* **Brief A**:
Answer these questions using the junkshop essay below.
(i) What did the writer buy with the silver dollars?
(ii) Which of the writer's cards did the mother throw out?
(iii) Where does the writer sell the estates and collections bought from people's homes?
* **Brief B**:
Please reproduce the stretch of the junkshop essay below from "As a kid I liked" through "tragic little tale.".
## begin Source
As a kid I liked objects. I collected baseball cards, stamps and comic books. When I was six, I stole my mothers silver dollars and bought baseball cards with it. The guy in the candy store sure was happy to get my silver, and boy was I happy to get those cards.
My mother was not pleased and I was punished. Of course, after that, I received an allowance and the guy in the store took my money but was not as ecstatic to see me coming as he was for a couple of weeks after I gave him the original mint.
The irony of the story is that the cards are worth more than the coins are now. Had my mother not thrown out my Mantle Cards, this would not be a tragic little tale.
I go into people’s homes and buy their entire estate and or collections (whether record or books or whatever) and I sell them at my junkshop. There is a bigger picture. There are other ways I could easily have made money. More money. I could have been a lawyer, or a banker or whatever.
I chose a path that was perfect for me. I have met all kinds of goofy silly and poignant characters in this business. People’s stuff, which then becomes my stuff is just a metaphor for figuring out people’s motives and drives. Once I bring their stuff to the store and go through their lives, I am a Detective figuring out what happened and why.
## end Source
## begin Supplied entries
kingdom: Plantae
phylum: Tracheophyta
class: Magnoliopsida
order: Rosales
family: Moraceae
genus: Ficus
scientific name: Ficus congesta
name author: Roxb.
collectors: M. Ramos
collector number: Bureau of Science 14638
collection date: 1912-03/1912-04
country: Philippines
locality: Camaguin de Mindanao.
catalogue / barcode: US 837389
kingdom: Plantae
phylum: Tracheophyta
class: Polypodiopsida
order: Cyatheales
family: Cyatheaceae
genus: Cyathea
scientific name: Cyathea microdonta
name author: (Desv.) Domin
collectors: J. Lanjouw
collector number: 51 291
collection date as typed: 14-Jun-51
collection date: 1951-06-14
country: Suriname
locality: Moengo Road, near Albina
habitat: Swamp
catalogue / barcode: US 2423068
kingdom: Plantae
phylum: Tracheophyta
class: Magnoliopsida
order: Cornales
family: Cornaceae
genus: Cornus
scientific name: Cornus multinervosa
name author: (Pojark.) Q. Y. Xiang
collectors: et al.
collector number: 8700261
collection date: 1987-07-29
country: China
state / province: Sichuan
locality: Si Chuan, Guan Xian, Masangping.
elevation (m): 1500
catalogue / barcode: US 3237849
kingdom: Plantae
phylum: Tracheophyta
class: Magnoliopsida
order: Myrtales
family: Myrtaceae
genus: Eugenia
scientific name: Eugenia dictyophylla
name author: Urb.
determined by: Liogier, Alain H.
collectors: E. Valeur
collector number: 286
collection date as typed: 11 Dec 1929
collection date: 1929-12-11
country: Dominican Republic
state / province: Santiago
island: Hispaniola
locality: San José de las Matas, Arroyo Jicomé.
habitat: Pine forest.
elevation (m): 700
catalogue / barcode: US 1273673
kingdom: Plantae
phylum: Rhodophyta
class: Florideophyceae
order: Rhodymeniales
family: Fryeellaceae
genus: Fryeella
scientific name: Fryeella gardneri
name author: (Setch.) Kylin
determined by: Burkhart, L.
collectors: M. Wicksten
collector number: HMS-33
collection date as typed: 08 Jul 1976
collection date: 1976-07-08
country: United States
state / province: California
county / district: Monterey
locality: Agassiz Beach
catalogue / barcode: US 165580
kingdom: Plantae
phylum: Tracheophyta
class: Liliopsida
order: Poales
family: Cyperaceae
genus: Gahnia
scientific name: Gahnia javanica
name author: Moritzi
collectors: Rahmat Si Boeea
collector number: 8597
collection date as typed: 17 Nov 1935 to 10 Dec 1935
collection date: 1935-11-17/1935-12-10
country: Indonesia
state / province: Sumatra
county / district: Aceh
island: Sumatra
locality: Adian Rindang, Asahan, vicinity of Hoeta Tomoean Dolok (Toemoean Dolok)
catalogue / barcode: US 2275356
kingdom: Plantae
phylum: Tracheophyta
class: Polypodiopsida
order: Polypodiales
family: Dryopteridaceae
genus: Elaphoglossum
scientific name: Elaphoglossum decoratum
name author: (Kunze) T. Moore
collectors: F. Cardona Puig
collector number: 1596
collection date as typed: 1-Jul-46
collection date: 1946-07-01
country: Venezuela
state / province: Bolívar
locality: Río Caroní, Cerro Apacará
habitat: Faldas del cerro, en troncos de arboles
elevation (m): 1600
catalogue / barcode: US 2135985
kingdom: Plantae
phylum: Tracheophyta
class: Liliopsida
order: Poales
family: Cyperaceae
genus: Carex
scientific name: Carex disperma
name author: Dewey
## end Supplied entries
* **Worked answer A**:
(i) Baseball cards.
(ii) The Mantle cards.
(iii) At the writer's junkshop.

* **Worked answer B**:
As a kid I liked objects. I collected baseball cards, stamps and comic books. When I was six, I stole my mothers silver dollars and bought baseball cards with it. The guy in the candy store sure was happy to get my silver, and boy was I happy to get those cards.
My mother was not pleased and I was punished. Of course, after that, I received an allowance and the guy in the store took my money but was not as ecstatic to see me coming as he was for a couple of weeks after I gave him the original mint.
The irony of the story is that the cards are worth more than the coins are now. Had my mother not thrown out my Mantle Cards, this would not be a tragic little tale.